On Tuesday, in Shelby County v. Holder, the high court struck down a key section of the act that had subjected the laws pertaining to elections in nine states and other local jurisdictions to intense scrutiny by the Justice Department.
At issue was Section 4 of the act, which applies a decades-old formula to decide which states and counties had histories of discrimination.
The pre-clearance provisions were considered so drastic that, when Congress enacted them in 1965, they were supposed to be temporary. However, discrimination laws have become so sacrosanct that when lawmakers renewed these provisions (the last time was in 2006) they had no stomach for revising the formula.
In writing the majority opinion, Chief Justice John Roberts found it unconstitutional that states be judged by what was known to be true 40 years ago.
This is huge!
When Roe was handed down 40 years ago, the justices were operating with what now could be called “world is flat” technology.
The Constitution guarantees the protection of life for every individual. However, in 1973, Justice Harry Blackmun, writing for the majority, said, “We need not resolve the difficult question of when life begins. When those trained in the respective disciplines of medicine, philosophy, and theology are unable to arrive at any consensus, the judiciary, at this point in the development of man’s knowledge, is not in a position to speculate as to the answer.”
About the time Blackmun was writing that twisted opinion, realtime ultrasound imaging, which gave us a window to the womb, was being used for the very first time. Just three years later, in 1976, the first scientific papers appeared.

◆ Record set

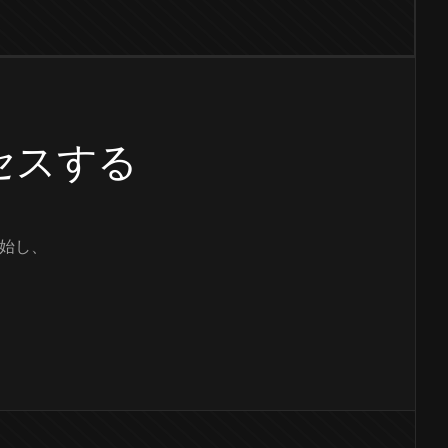
クセスする
始し、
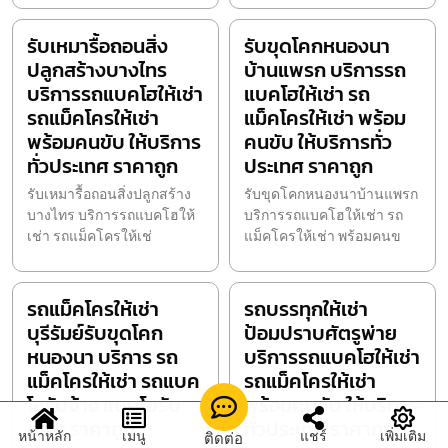
รับเหมารื้อถอนสิ่ง
รับขุดโคกหนองนา
ปลูกสร้างบางไทร
บ้านแพรก บริการรถ
บริการรถแบคโฮให้เช่า
แบคโฮให้เช่า รถ
รถแม็คโครให้เช่า
แม็คโครให้เช่า พร้อม
พร้อมคนขับ ให้บริการ
คนขับ ให้บริการทั่ว
ทั่วประเทศ ราคาถูก
ประเทศ ราคาถูก
รับเหมารื้อถอนสิ่งปลูกสร้าง
รับขุดโคกหนองนาบ้านแพรก
บางไทร บริการรถแบคโฮให้
บริการรถแบคโฮให้เช่า รถ
เช่า รถแม็คโครให้เช่
แม็คโครให้เช่า พร้อมคนข
รถแม็คโครให้เช่า
รถบรรทุกให้เช่า
บุรีรัมย์รับขุดโคก
ป้อมปราบศัตรูพ่าย
หนองนา บริการ รถ
บริการรถแบคโฮให้เช่า
แม็คโครให้เช่า รถแบค
รถแม็คโครให้เช่า
โฮรับจ้าง แบคโฮรับ
พร้อมคนขับ ให้บริการ
เหมา ราคาถูก
ทั่วประเทศ ราคาถูก
หน้าหลัก
เมนู
แชร์
เพิ่มเติม
ติดต่อ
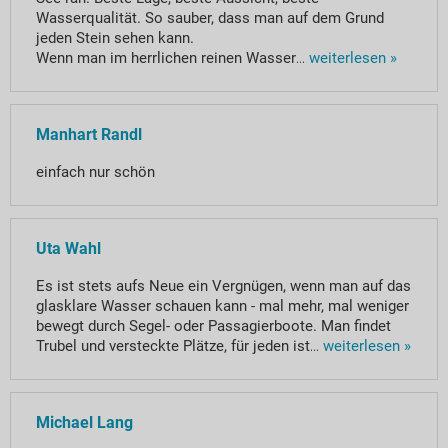
Wasserqualität. So sauber, dass man auf dem Grund
jeden Stein sehen kann.
Wenn man im herrlichen reinen Wasser
...
weiterlesen »
Manhart Randl
einfach nur schön
Uta Wahl
Es ist stets aufs Neue ein Vergnügen, wenn man auf das
glasklare Wasser schauen kann - mal mehr, mal weniger
bewegt durch Segel- oder Passagierboote. Man findet
Trubel und versteckte Plätze, für jeden ist
...
weiterlesen »
Michael Lang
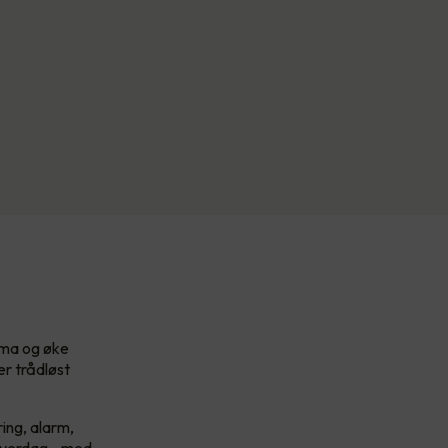
lima og øke
er trådløst
ing, alarm,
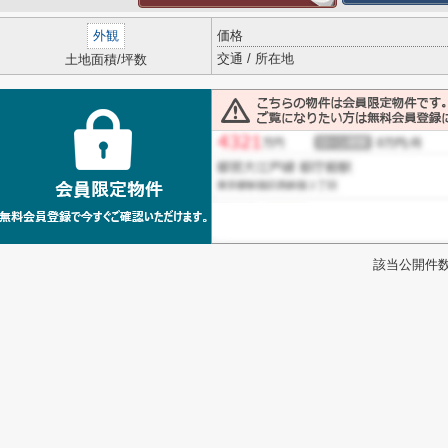
外観
価格
交通 / 所在地
土地面積/坪数
該当公開件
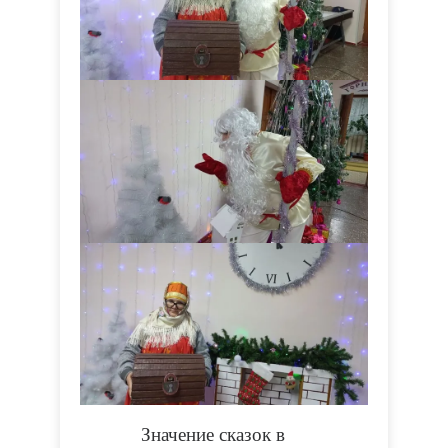
Значение сказок в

◆ Work item
Copy the passage on the Shelby County ruling between "In writing the" and "40 years ago.", inclusive. The items can be set aside; they aren't needed here.

◆ Solution to this problem
In writing the majority opinion, Chief Justice John Roberts found it unconstitutional that states be judged by what was known to be true 40 years ago.